The molar mass of oxygen (O) is 16 g/mol.
moles of oxygen = mass of oxygen / molar mass of oxygen
moles of oxygen = (8.62 g - 5.85 g) / 16 g/mol
moles of oxygen = 0.1725 mol (rounded to 4 decimal places)
Step 3: Find the mole ratio.
Divide the moles of each element by the smaller value of moles.
moles of chromium (Cr) = 0.1125 mol
moles of oxygen (O) = 0.1725 mol
Therefore, the mole ratio of chromium to oxygen is approximately 1:1.
Step 4: Write the empirical formula.
The empirical formula represents the simplest whole number ratio of atoms in a compound. Since the mole ratio is approximately 1:1, the empirical formula is CrO.
Therefore, the empirical formula of the compound is CrO.
To determine the empirical formula of a compound, you need to calculate the ratio of elements present in the compound using their masses. Here's how you can do it step by step:
Step 1: Convert the given masses to moles.
To do this, divide the mass of each element by its molar mass. The molar mass of chromium (Cr) is 52 g/mol, and the molar mass of oxygen (O) is 16 g/mol.
Mass of chromium (Cr) = 5.85 g
Moles of chromium (Cr) = Mass / Molar mass = 5.85 g / 52 g/mol ≈ 0.1125 mol
Mass of oxygen (O) = 8.62 g
Moles of oxygen (O) = Mass / Molar mass = 8.62 g / 16 g/mol ≈ 0.53875 mol
Step 2: Find the simplest whole number ratio.
Divide both moles of chromium and oxygen by the smallest value among them.

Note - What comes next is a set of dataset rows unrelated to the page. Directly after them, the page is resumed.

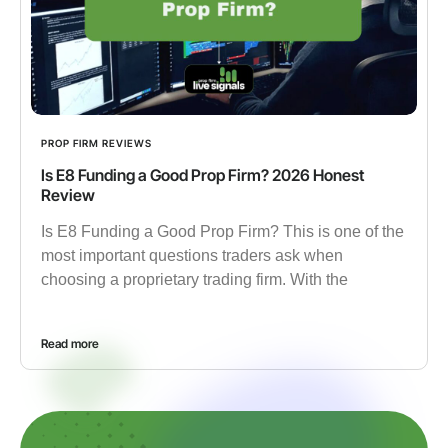
PROP FIRM REVIEWS
Is E8 Funding a Good Prop Firm? 2026 Honest
Review
Is E8 Funding a Good Prop Firm? This is one of the
most important questions traders ask when
choosing a proprietary trading firm. With the
Read more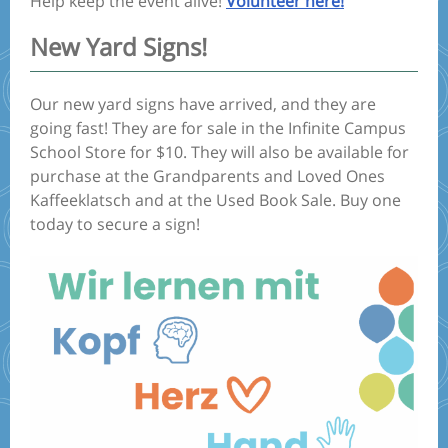
Help keep the event alive!
Volunteer here!
New Yard Signs!
Our new yard signs have arrived, and they are
going fast! They are for sale in the Infinite Campus
School Store for $10. They will also be available for
purchase at the Grandparents and Loved Ones
Kaffeeklatsch and at the Used Book Sale. Buy one
today to secure a sign!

Since the moles of chromium is smaller, divide both values by 0.1125.
Moles of Cr (Chromium) = 0.1125 mol / 0.1125 mol = 1
Moles of O (Oxygen) = 0.53875 mol / 0.1125 mol ≈ 4.78
Step 3: Convert the subscripts to whole numbers.
Multiply the number of moles of each element by a factor that will give you the simplest whole number ratio. In this case, multiply both subscripts by 4 to get a whole number. Remember, you can only round to a whole number and not a fraction.
Empirical formula: Cr₁O₄
Therefore, the empirical formula of the compound is CrO₄.
I do this a slightly different way than R_Scott as follows:
% Cr = (5.85/8.62)*100 = about 67.86
% O = 100% - 67.86 = about 32.14
g Cr = 67.86
g O = 32.14
mols Cr = 67.86/52 = about 1.3
mols O = 32.14/16 = about 2.0
Divide both numbers by the smaller; i.e., by 1.3 like this
1.3/1.3 = 1
2.0/1.3 = 1.54 and that 4 is not significant.
You want whole numbers so multiply by an integer to obtain whole numbers. Multiplying by 2 gives Cr = 2 and O = 3.08 and this rounds to 2:3 so the empirical formula is Cr2O3.